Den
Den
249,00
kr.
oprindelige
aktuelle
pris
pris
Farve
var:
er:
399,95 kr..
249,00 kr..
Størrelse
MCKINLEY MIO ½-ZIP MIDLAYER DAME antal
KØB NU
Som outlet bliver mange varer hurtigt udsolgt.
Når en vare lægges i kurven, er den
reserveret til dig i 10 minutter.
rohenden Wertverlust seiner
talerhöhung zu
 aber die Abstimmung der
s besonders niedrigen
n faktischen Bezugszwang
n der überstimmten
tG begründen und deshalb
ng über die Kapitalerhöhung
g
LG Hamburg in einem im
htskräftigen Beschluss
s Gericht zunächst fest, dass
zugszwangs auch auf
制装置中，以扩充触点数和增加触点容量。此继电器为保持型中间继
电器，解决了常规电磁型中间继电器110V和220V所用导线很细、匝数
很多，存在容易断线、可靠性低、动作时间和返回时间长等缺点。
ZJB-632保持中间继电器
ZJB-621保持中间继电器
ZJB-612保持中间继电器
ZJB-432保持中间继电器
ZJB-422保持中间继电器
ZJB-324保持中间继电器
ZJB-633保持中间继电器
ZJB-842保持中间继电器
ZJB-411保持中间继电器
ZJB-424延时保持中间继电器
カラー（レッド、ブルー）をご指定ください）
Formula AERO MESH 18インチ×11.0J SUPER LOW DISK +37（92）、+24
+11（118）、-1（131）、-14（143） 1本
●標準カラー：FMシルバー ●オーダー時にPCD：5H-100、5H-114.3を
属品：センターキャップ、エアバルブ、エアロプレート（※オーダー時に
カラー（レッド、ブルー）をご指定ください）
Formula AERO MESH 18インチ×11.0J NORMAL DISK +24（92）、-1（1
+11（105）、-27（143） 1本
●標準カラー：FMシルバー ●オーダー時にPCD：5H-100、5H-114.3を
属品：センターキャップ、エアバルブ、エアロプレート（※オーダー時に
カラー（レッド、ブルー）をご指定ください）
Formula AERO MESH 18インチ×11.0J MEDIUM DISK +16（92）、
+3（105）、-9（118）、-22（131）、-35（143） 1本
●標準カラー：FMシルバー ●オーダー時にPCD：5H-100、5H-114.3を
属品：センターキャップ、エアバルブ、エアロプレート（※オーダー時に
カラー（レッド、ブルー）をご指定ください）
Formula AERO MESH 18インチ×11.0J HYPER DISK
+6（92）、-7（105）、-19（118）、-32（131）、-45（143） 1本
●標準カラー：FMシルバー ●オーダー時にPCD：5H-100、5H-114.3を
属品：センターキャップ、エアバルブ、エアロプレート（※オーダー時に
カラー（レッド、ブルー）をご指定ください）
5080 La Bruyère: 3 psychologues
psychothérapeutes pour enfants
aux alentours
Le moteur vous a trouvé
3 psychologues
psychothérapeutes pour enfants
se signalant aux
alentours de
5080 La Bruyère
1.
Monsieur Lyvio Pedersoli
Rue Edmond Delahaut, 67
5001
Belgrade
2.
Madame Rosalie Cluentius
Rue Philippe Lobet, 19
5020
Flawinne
--*--
- Activity:
Update the records by replacing every "psychologues" with "psychiatres", leaving all other text unchanged.

- Answer for the task:
Den
Den
249,00
kr.
oprindelige
aktuelle
pris
pris
Farve
var:
er:
399,95 kr..
249,00 kr..
Størrelse
MCKINLEY MIO ½-ZIP MIDLAYER DAME antal
KØB NU
Som outlet bliver mange varer hurtigt udsolgt.
Når en vare lægges i kurven, er den
reserveret til dig i 10 minutter.
rohenden Wertverlust seiner
talerhöhung zu
 aber die Abstimmung der
s besonders niedrigen
n faktischen Bezugszwang
n der überstimmten
tG begründen und deshalb
ng über die Kapitalerhöhung
g
LG Hamburg in einem im
htskräftigen Beschluss
s Gericht zunächst fest, dass
zugszwangs auch auf
制装置中，以扩充触点数和增加触点容量。此继电器为保持型中间继
电器，解决了常规电磁型中间继电器110V和220V所用导线很细、匝数
很多，存在容易断线、可靠性低、动作时间和返回时间长等缺点。
ZJB-632保持中间继电器
ZJB-621保持中间继电器
ZJB-612保持中间继电器
ZJB-432保持中间继电器
ZJB-422保持中间继电器
ZJB-324保持中间继电器
ZJB-633保持中间继电器
ZJB-842保持中间继电器
ZJB-411保持中间继电器
ZJB-424延时保持中间继电器
カラー（レッド、ブルー）をご指定ください）
Formula AERO MESH 18インチ×11.0J SUPER LOW DISK +37（92）、+24
+11（118）、-1（131）、-14（143） 1本
●標準カラー：FMシルバー ●オーダー時にPCD：5H-100、5H-114.3を
属品：センターキャップ、エアバルブ、エアロプレート（※オーダー時に
カラー（レッド、ブルー）をご指定ください）
Formula AERO MESH 18インチ×11.0J NORMAL DISK +24（92）、-1（1
+11（105）、-27（143） 1本
●標準カラー：FMシルバー ●オーダー時にPCD：5H-100、5H-114.3を
属品：センターキャップ、エアバルブ、エアロプレート（※オーダー時に
カラー（レッド、ブルー）をご指定ください）
Formula AERO MESH 18インチ×11.0J MEDIUM DISK +16（92）、
+3（105）、-9（118）、-22（131）、-35（143） 1本
●標準カラー：FMシルバー ●オーダー時にPCD：5H-100、5H-114.3を
属品：センターキャップ、エアバルブ、エアロプレート（※オーダー時に
カラー（レッド、ブルー）をご指定ください）
Formula AERO MESH 18インチ×11.0J HYPER DISK
+6（92）、-7（105）、-19（118）、-32（131）、-45（143） 1本
●標準カラー：FMシルバー ●オーダー時にPCD：5H-100、5H-114.3を
属品：センターキャップ、エアバルブ、エアロプレート（※オーダー時に
カラー（レッド、ブルー）をご指定ください）
5080 La Bruyère: 3 psychiatres
psychothérapeutes pour enfants
aux alentours
Le moteur vous a trouvé
3 psychiatres
psychothérapeutes pour enfants
se signalant aux
alentours de
5080 La Bruyère
1.
Monsieur Lyvio Pedersoli
Rue Edmond Delahaut, 67
5001
Belgrade
2.
Madame Rosalie Cluentius
Rue Philippe Lobet, 19
5020
Flawinne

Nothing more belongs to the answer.